Bab X, Vibhuti Yoga mencoba memberi penjelasan tentang sifat hakekat Tuhan yang absolut secara empiris dimana disimpulkan hakekat absolut transendental sebagai akibat hakekat tanpa permulaan-pertengahan-akhir.
Demikian pula manifestasi Brahman dalam alam semesta, sebagai kitab suci, sebagai Devata, sebagai manusia dan sebagai huruf yang kesemuanya memerlukan pengertian dan dasar-dasar keimanan yang kuat.
Bab XI, Visvarupa Darsana Yoga sebagai uraian penjelsan lebih lanjt dari ajaran Vibhuti Yoga mencoba menjelaskan bentuk manifestasinya secara nyata dengna menyadari persamaan itu maka terjadwalah misteri yang ada pada Ketuhanan Yang Maha Esa sebagai hakekat Yang Maha Ada.
Bab XII, Bhakti Yoga. Di dalam bhakti yoga dimana mansuia bersembah sujud kepada Tuhan Yang Maha Esa ada dua hal yang ingin dipertanyakan oleh Arjuna, yaitu:
1.      Menyembah Tuhan dalam wujudnya ynag abstrak
2.      Menyembah Tuhan dalam wujud nyata, misalnya mempergunakan nyasa atau pratima berupa arca atau mantra.
Terhadap kedua penyataan ini Krsna menegaskan bahwa kedua-duanya itu baik. Penyembahan Tuhan dalam wujud abstrak, yaitu dengan menanggalkan pikiran kepada yang disembah adalah amat baik namun hambatan dan kesulitan itu tetap banyak karena Tuhan yang tanpa wujud, kekal abadi, tak berubah dan sebagainya, sangat sulit untuk dicapai oleh akal pikiran dan karena itu praktis sangat sukar. Sebaliknya dengan Yoga biasa dimana diperlukan sarana pratima atau arca akan lebih mudah untuk mewujudkan rasa bhaktinya. Tetapi itu belum nyata.

Data yang Tersedia =>
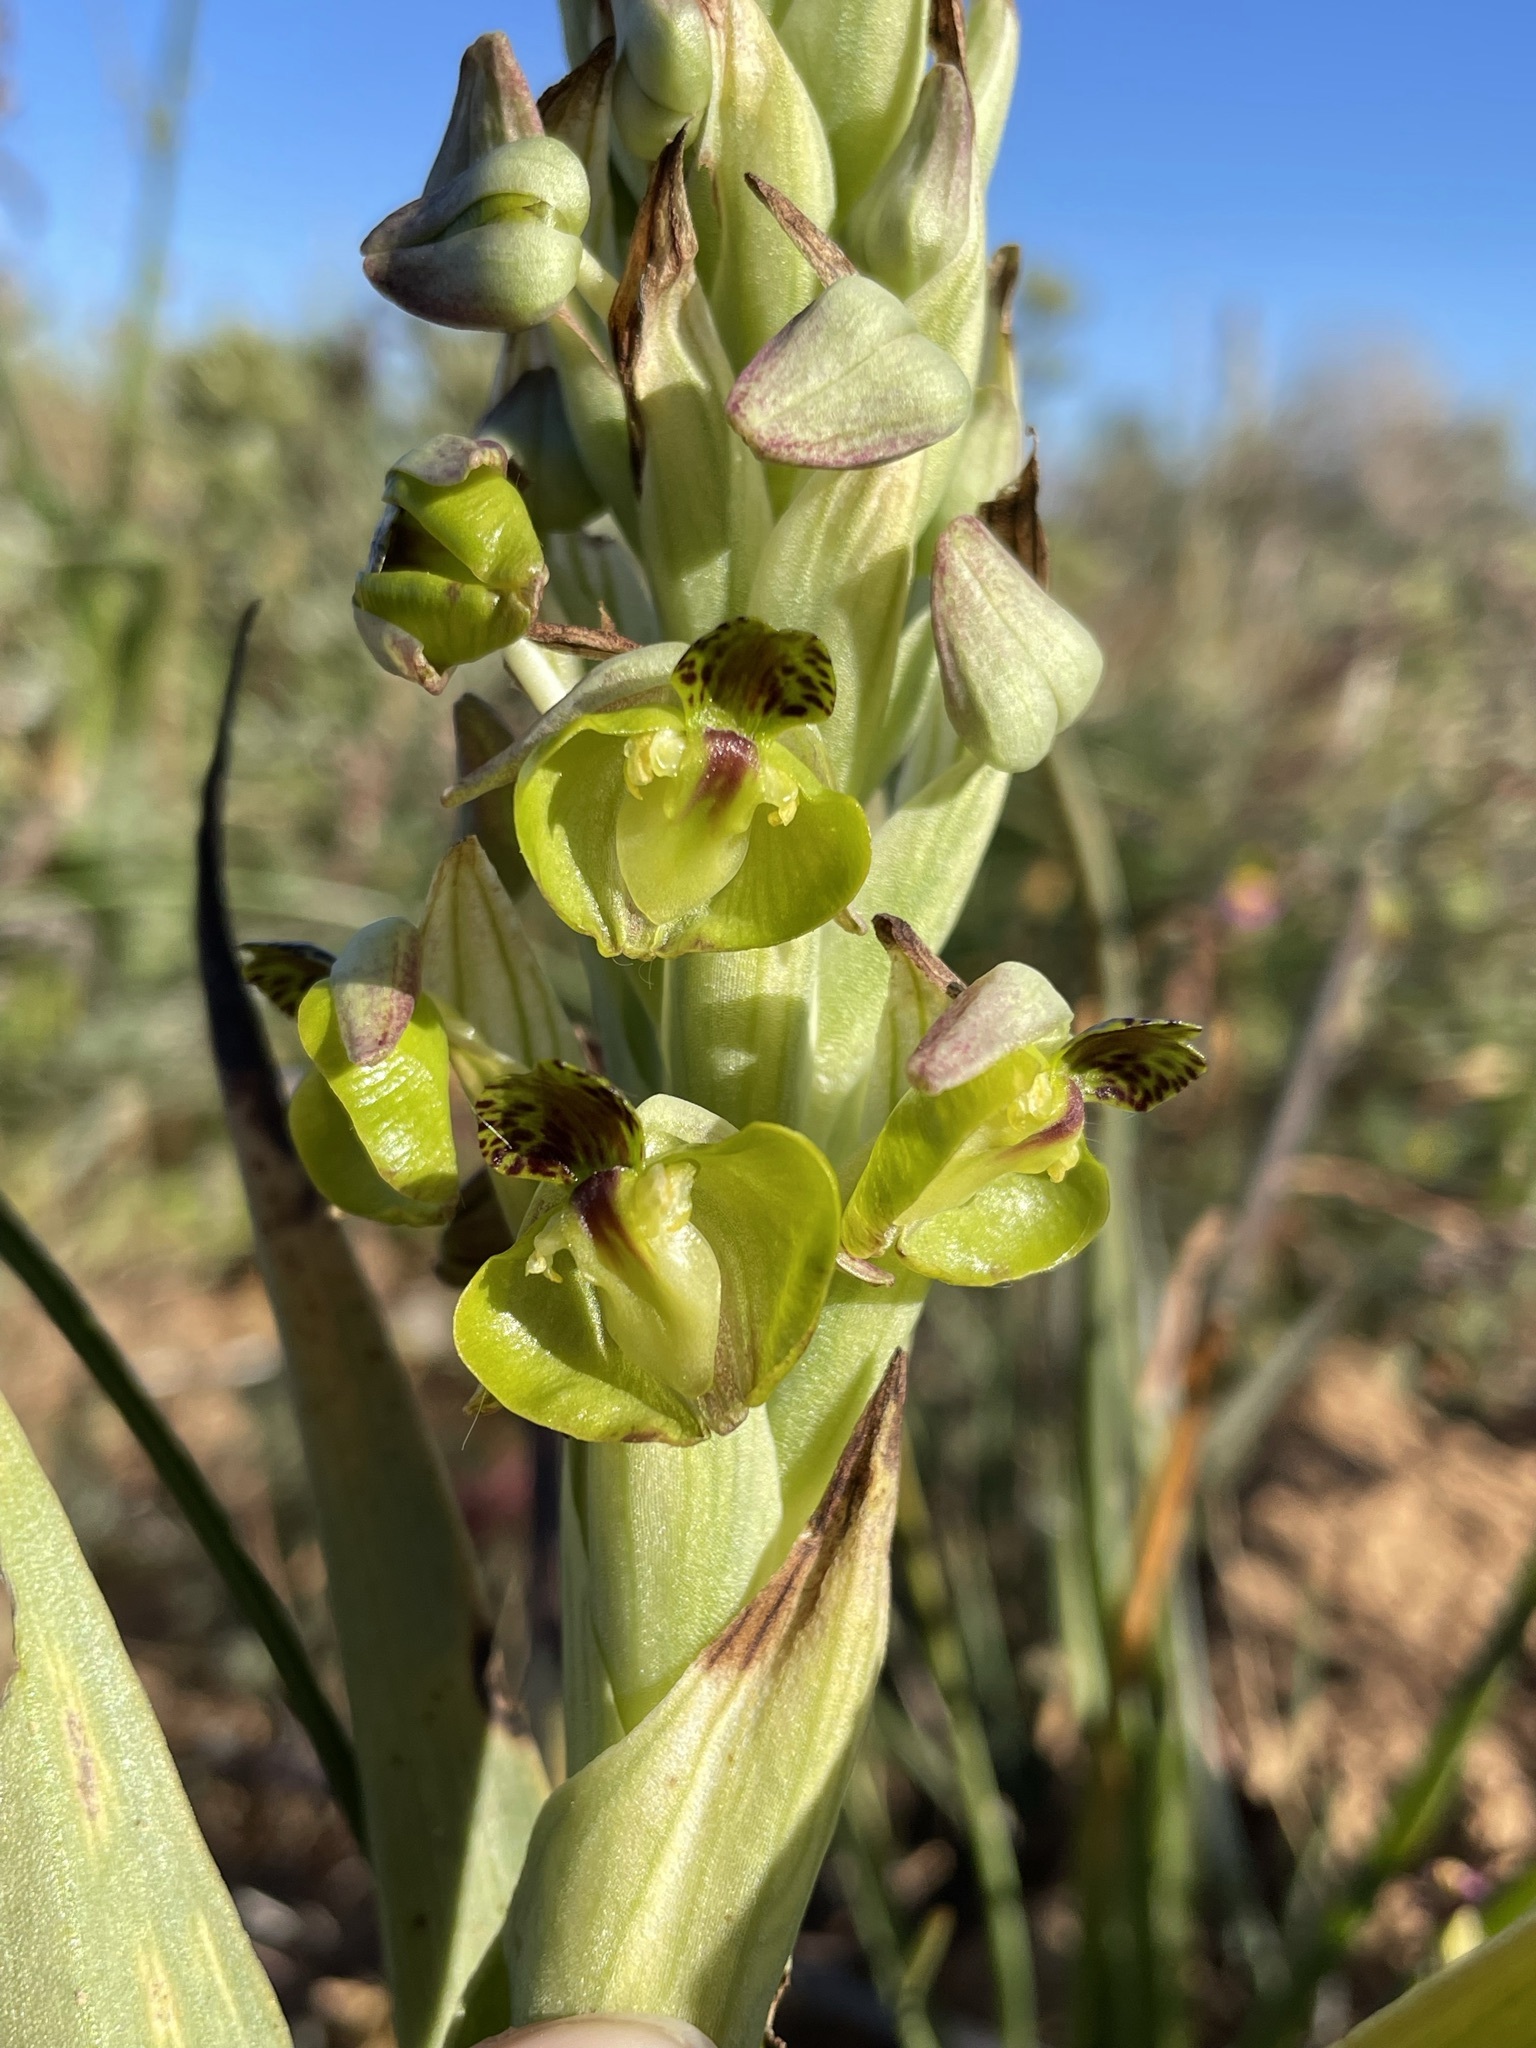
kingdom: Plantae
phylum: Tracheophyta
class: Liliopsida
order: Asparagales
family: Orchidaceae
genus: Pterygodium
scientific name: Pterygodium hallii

Tindakan yang Diperlukan =>
(1) Jawablah pertanyaan berikut berdasarkan teks dokumen:
(a) Apa nama Bab X?
(b) Apa nama Bab XII?
(c) Apa yang ditegaskan Krsna tentang kedua cara menyembah Tuhan?
(2) Tuliskan kembali dengan persis seluruh bagian teks dokumen, mulai dari "Demikian pula manifestasi" terus ke bawah sampai "arca atau mantra.".

Jawaban per Tugas =>
(1)
(a) Vibhuti Yoga
(b) Bhakti Yoga
(c) Kedua-duanya itu baik.

(2)
Demikian pula manifestasi Brahman dalam alam semesta, sebagai kitab suci, sebagai Devata, sebagai manusia dan sebagai huruf yang kesemuanya memerlukan pengertian dan dasar-dasar keimanan yang kuat.
Bab XI, Visvarupa Darsana Yoga sebagai uraian penjelsan lebih lanjt dari ajaran Vibhuti Yoga mencoba menjelaskan bentuk manifestasinya secara nyata dengna menyadari persamaan itu maka terjadwalah misteri yang ada pada Ketuhanan Yang Maha Esa sebagai hakekat Yang Maha Ada.
Bab XII, Bhakti Yoga. Di dalam bhakti yoga dimana mansuia bersembah sujud kepada Tuhan Yang Maha Esa ada dua hal yang ingin dipertanyakan oleh Arjuna, yaitu:
1.      Menyembah Tuhan dalam wujudnya ynag abstrak
2.      Menyembah Tuhan dalam wujud nyata, misalnya mempergunakan nyasa atau pratima berupa arca atau mantra.